Document extract
[Start of Attachment]

# Sage Rats



## yfzduner450 (Dec 28, 2009)

This is just a little bit of what Oregon sage rat whackin' is all about. The fields are literally covered with thousands of them. It's fun for the whole family, since the shooting if from 5 feet to as far as you can shoot.


----------



## Tired Hunter (May 12, 2011)

Duner, PM me.


----------



## Bax* (Dec 14, 2008)

J-

That looks like a hoot! So.... whats the difference between a sage rat and a p-dog? They look like they act the same, but it almost appeared that they were striped?


----------



## yfzduner450 (Dec 28, 2009)

Luke, they are just about the same but the sage rats are usually smaller. They get to about the size of a beer can at the biggest. They are in the same family as "potguts" here. It's the amount of them in a small area that will blow your mind.


----------



## Bax* (Dec 14, 2008)

Im glad you had the chance to get out there and have some fun. Now we need to get to callin some time!


----------



## yfzduner450 (Dec 28, 2009)

Anytime Luke, I went out 2 weeks ago and decoyed one with the dogs. It was pure chaos for what seems like a lifetime, i'm sure it was really one a minute or two.

[End of Attachment]

Material supplied
[Start of Attachment]

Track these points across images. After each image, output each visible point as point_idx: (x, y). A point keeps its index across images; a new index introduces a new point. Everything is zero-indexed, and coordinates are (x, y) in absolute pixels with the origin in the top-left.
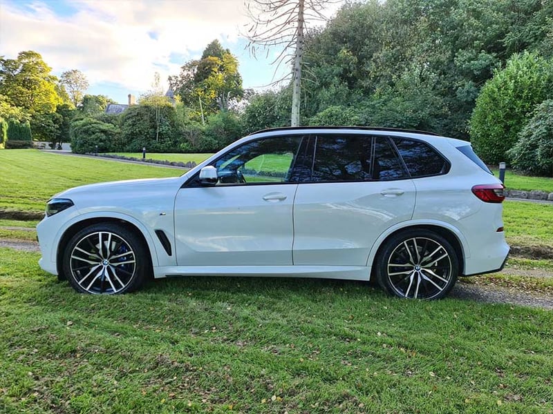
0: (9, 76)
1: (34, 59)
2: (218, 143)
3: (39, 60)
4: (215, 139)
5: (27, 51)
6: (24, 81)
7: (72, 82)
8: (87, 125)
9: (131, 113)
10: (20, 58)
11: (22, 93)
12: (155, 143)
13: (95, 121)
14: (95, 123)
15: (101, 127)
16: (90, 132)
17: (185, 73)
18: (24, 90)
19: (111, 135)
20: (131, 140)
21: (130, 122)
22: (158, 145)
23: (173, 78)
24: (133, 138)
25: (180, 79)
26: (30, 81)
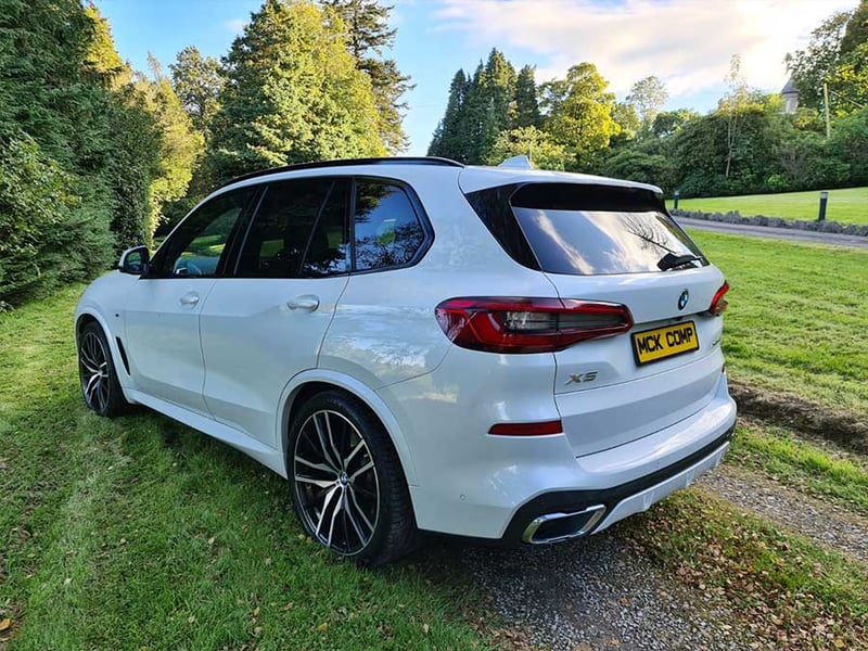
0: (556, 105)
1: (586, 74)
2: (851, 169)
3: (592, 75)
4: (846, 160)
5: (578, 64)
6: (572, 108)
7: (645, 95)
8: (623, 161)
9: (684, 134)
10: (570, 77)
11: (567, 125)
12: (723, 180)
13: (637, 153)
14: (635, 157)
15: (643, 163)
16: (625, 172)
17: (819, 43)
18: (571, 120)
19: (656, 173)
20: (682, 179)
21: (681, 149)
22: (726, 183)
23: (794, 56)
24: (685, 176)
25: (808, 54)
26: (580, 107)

[End of Attachment]
[Start of Attachment]

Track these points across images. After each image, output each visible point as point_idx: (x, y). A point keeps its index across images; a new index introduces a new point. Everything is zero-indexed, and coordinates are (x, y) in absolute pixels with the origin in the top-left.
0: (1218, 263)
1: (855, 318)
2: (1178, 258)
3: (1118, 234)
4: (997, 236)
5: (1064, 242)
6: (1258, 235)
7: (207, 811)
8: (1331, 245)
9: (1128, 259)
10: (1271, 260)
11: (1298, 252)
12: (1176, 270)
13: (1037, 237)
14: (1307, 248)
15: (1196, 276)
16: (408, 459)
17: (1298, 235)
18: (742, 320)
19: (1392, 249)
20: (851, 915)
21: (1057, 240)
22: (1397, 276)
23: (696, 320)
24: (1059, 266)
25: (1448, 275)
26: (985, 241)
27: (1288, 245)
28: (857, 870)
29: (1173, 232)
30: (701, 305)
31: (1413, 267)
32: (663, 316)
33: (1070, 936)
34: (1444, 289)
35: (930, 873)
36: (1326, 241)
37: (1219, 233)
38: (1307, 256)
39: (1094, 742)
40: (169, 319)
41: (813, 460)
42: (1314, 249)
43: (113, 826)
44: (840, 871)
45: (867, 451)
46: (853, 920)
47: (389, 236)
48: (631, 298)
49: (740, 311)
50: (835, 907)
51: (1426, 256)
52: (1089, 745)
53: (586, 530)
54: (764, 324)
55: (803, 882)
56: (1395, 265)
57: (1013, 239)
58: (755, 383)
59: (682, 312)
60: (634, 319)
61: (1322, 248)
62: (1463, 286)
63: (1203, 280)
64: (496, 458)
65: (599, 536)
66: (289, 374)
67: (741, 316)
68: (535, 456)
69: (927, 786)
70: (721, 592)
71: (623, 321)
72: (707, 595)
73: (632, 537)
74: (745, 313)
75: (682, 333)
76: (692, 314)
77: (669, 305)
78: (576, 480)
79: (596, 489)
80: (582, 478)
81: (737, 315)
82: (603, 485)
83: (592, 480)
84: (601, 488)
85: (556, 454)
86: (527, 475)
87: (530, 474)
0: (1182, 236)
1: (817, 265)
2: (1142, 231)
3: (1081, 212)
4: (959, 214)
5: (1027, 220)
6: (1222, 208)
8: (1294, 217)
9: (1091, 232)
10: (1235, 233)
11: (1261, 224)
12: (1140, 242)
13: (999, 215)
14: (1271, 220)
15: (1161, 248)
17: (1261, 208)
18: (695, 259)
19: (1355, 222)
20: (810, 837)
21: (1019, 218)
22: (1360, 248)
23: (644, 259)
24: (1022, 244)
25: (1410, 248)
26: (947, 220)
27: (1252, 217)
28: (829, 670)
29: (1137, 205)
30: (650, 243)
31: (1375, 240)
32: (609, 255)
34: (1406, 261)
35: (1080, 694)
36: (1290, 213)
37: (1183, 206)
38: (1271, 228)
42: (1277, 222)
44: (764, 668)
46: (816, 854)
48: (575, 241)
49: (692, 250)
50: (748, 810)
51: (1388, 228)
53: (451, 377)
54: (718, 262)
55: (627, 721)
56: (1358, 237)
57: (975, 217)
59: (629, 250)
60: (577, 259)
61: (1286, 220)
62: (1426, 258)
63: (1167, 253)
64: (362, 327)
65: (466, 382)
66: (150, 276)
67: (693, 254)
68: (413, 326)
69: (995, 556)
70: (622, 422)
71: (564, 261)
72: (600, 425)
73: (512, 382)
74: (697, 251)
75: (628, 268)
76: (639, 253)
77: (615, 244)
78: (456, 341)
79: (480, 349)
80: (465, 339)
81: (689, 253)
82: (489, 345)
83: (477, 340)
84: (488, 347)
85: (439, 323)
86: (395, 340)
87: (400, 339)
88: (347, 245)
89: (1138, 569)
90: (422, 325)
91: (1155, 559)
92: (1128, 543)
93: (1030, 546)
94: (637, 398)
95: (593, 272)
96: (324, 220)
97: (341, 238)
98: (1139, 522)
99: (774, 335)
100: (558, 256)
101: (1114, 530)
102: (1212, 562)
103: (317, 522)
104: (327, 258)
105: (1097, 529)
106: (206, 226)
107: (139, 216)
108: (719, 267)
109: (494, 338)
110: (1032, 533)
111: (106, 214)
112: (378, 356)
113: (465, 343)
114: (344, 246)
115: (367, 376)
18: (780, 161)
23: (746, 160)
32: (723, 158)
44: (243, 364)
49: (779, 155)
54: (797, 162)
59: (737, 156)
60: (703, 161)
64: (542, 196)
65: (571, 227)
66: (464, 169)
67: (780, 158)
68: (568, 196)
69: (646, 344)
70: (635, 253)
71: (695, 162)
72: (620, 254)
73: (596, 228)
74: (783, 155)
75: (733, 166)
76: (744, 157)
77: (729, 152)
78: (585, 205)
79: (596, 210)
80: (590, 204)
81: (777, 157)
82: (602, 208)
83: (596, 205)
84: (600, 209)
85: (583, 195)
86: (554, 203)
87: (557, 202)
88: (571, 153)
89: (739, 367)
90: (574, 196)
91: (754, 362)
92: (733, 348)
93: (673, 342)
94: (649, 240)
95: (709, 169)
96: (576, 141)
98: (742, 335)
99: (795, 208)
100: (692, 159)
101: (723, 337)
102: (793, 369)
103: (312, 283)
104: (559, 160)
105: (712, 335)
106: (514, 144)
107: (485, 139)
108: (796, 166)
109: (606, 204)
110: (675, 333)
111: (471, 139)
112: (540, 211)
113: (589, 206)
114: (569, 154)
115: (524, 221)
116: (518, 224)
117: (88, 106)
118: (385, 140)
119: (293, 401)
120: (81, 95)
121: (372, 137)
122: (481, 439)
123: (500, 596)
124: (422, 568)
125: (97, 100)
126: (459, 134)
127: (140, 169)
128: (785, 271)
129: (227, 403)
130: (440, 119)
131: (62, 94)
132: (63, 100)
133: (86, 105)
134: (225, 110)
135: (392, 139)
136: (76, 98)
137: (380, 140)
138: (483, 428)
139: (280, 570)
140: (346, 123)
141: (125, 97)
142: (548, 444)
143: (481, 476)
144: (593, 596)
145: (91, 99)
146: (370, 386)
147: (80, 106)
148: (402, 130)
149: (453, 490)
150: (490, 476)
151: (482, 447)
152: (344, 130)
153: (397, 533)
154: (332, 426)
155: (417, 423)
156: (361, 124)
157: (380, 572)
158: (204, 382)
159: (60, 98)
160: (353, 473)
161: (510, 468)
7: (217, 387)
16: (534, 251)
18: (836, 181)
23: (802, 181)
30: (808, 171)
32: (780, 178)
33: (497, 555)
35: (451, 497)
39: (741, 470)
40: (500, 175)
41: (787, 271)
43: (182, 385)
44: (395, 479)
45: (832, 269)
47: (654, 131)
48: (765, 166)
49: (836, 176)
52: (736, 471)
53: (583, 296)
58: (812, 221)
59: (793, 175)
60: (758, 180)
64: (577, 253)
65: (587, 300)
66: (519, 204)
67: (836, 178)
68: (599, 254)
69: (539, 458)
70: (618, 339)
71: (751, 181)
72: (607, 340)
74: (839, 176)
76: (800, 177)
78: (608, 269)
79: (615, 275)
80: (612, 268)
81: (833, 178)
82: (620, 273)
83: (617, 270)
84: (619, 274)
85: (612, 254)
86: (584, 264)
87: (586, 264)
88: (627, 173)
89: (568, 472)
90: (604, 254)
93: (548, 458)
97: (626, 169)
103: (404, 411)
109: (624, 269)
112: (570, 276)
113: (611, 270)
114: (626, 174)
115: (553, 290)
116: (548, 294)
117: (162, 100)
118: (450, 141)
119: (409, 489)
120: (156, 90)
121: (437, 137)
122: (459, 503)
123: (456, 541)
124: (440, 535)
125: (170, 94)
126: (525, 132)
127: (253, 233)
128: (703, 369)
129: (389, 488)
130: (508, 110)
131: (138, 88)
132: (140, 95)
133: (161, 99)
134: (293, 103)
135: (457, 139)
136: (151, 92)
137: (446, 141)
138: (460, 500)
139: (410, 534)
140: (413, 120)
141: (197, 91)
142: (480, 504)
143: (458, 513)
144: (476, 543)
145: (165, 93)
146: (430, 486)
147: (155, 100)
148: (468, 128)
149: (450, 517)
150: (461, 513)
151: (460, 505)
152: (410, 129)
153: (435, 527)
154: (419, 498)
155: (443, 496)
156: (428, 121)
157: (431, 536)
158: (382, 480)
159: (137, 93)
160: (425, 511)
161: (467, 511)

[End of Attachment]

Work to complete
1. Transcribe the stretch of the sage rat thread from "# Sage Rats" through "(May 12, 2011)".
2. In the sage rat thread, how big do sage rats get at their largest?
3. Write the next part of the sage rat thread, picking up after its final sentence.

Results by task
1.
# Sage Rats



## yfzduner450 (Dec 28, 2009)

This is just a little bit of what Oregon sage rat whackin' is all about. The fields are literally covered with thousands of them. It's fun for the whole family, since the shooting if from 5 feet to as far as you can shoot.


----------



## Tired Hunter (May 12, 2011)

2. About the size of a beer can.

3.
----------



## Bax* (Dec 14, 2008)

This decoy concept really intrigues me. I'd love to see it in action


----------



## yfzduner450 (Dec 28, 2009)

We will have to make some time when your school schedule lets up a bit. My pup is now a year old and just starting to get a hatred for coyotes.


----------



## Bax* (Dec 14, 2008)

I just finished school a couple of weeks ago!!!! So now I have a bit more time on my hands.

You'll have to explain why it's good that your dog hates coyotes. I thought they just acted as an attractant to coyotes, do they attack them too?


----------



## yfzduner450 (Dec 28, 2009)

Bax, They have to have a hate coyotes inorder for the dog to be effective. The goal is to have a coyote coming in to the call and have the dog see or smell the coyote and build out to the coyote. Now this is where the "brains" or training comes in, the dog has to know the goal is to get the coyote closer and not just chase to kill. The dog will show some submission and turn tail and head back. The coyote seeing a less dominant dog is on it's territory, it will chase to kill the dog. sometimes the coyote will run all the way back on the first try and sometimes they will check up. This is where the dog needs to get back out there and lure the coyote in. I prefer a more aggressive dog so that they can hold their own when a dominant male coyote comes in. The dog will sometimes have to "fight" it's way back. Also, on cripples I expect my dog to find, bay and catch.


----------



## yfzduner450 (Dec 28, 2009)

Also, you need to check out our dvd, Coyote Dogs 101. It shows the multiple uses for a coyote dog and will show a more "western" style of running dogs. My buddy did all the filming and I did all the editing and production. www.coyotedogs101.com


----------



## Bax* (Dec 14, 2008)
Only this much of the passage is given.